The 2 most popular answers to the problem of pain is this:
- the Free Will Theodicy- this says that God gave us free will so that we might choose him (as opposed to His ability to make us robots who serve Him mindlessly). He had no use for robots and instead wanted a relationship with us. He wanted us to love Him and love requires a choice. Unfortunately, this also gives us the opportunity to choose evil. Much of the suffering is not because of God, but the cruel, selfish, and evil choices of human beings.
- The Punishment Theodicy- most objections to suffering are because we don't believe we deserve to suffer. We believe we deserve a comfortable life from God. However, this idea doesn't have a Biblical basis. In fact, we find many stories of suffering in the Bible.

Both of these theodicies have value, but they are incomplete and still leave us wanting for more. What about natural disasters? and why does the distribution of suffering seem so random?

So what else? What does the Bible say about suffering? (Directly quoting Tim Keller's "Reason for God discussion guide, page 59)
It says that Christians suffer...
- for our own sake. to learn who God is (Psalm 46; Daniel 4:24-37), to learn to trust God (2 Corinthians 1:8-9) and obey Him (Psalm 119:67-72), to become more like Jesus (Romans 8:18-29), and to reach maturity of character (Romans 5:3-4, Hebrews 12:1-11)
- for the sake of others. That God's people may have courage (Philippians 1:14) and power (2 Corinthians 4:7-12)
- for Christ's sake. To identify with Christ (Galatians 2:0), and to share in His sufferings and glory (1 Peter 4:12-16, Philippians 1:29, 3:8-10, Romans 8:17-18, 2 Corinthians 4:17)

Another answer is that we simply cannot comprehend God's reason for suffering. I, for one, cannot pretend to have the intellectual capacity to fully understand God or His reasons.

John 11:32- 35: "When Mary reached the place where Jesus was and saw him, she fell at his feet and said, “Lord, if you had been here, my brother would not have died.” When Jesus saw her weeping, and the Jews who had come along with her also weeping, he was deeply moved in spirit and troubled. “Where have you laid him?” he asked.“Come and see, Lord,” they replied. Jesus wept."
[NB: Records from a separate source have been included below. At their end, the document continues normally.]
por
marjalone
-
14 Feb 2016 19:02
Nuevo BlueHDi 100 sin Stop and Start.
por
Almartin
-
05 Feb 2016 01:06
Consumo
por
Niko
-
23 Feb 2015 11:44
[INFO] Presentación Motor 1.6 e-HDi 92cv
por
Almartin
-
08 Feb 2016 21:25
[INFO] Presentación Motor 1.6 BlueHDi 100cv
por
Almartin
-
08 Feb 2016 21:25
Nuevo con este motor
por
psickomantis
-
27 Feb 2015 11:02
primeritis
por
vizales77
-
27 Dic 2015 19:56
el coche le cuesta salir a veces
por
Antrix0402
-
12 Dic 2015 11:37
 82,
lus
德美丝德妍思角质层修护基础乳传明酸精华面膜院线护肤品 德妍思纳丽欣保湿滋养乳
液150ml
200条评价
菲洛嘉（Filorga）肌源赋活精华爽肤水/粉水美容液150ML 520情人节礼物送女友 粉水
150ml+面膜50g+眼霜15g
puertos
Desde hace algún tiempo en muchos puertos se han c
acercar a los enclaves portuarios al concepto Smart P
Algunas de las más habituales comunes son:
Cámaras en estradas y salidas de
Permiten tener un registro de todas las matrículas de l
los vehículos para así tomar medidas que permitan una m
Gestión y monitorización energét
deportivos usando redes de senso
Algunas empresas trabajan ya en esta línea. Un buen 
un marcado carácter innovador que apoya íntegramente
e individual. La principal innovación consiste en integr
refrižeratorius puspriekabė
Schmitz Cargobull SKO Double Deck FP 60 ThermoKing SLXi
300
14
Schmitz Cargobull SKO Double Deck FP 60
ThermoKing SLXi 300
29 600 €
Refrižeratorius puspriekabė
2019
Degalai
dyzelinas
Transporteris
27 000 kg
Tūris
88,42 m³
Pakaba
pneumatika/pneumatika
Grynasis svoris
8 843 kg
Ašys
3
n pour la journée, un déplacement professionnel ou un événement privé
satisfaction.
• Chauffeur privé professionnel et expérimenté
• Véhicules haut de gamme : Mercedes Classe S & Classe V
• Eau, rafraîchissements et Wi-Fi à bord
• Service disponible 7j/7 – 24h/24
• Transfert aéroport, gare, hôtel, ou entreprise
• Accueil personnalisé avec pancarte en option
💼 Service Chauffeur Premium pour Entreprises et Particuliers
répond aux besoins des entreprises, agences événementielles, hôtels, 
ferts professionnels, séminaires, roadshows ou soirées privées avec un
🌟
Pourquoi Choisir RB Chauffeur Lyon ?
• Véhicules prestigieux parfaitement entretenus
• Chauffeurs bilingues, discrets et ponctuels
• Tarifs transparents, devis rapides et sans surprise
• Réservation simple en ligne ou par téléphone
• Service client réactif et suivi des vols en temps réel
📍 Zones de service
I added this verse to illustrate that God is not a passive observer to our pain. He weeps with us, He mourns with us, and like any good Father--he hates seeing us hurting. I can also tell you with certainty that He doesn't abandon us either. I know it can feel as though He has, but we know He has always promised His presence.

I'll also add this, and I'll speak from my own experience: I would not be who I am today if not for my own pain and suffering. I wouldn't be very good at counseling if I didn't understand pain, loneliness, and despair. We have the ability to choose our response to suffering and pain: we can ask for help, allow our grief, and make it into something good by creating meaning for it. Does that make our suffering ok? No. but I believe it gives us a reason and purpose to continue living when it'd be easier to give up.